**Tekst uitspraak**:
-=-=-
Team Bestuursrecht 2
zaaknummer: ROT 16/356

uitspraak van de meervoudige kamer van 26 september 2016 in de zaak tussen

[eiseres], te Rotterdam, eiseres,

gemachtigde: mr. B.L. 't Hart,
en

de Minister van Veiligheid en Justitie, verweerder,

gemachtigde: mr. F.C. Carstens.

Procesverloop

Bij besluit van 30 januari 2014 (het primaire besluit) heeft verweerder eiseres met verwijzing naar artikel 6, tweede lid, aanhef en onder a, van het Algemeen Rijksambtenarenreglement (ARAR) meegedeeld dat haar proeftijdelijke aanstelling op
20 februari 2014 afloopt en dat geen vaste aanstelling zal worden verleend.
Bij besluit van 7 december 2015 (het bestreden besluit) heeft verweerder het bezwaar van eiseres tegen het primaire besluit ongegrond verklaard.
-=-=-
**Opgeslagen gegevens**:
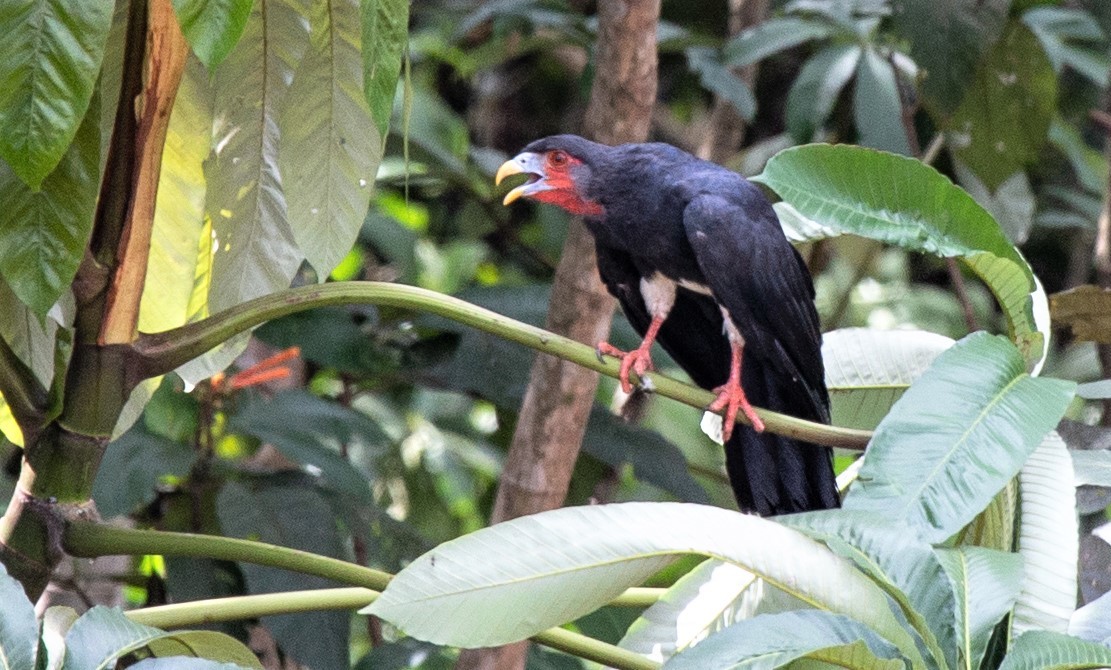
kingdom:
-=-=-
Schrijf het stuk van de uitspraak van "Procesverloop" tot en met "zal worden verleend." over en hernoem daarin "verweerder" overal naar "de minister". De gegevens heb je hier niet nodig.

**Verwacht resultaat**:
Procesverloop

Bij besluit van 30 januari 2014 (het primaire besluit) heeft de minister eiseres met verwijzing naar artikel 6, tweede lid, aanhef en onder a, van het Algemeen Rijksambtenarenreglement (ARAR) meegedeeld dat haar proeftijdelijke aanstelling op
20 februari 2014 afloopt en dat geen vaste aanstelling zal worden verleend.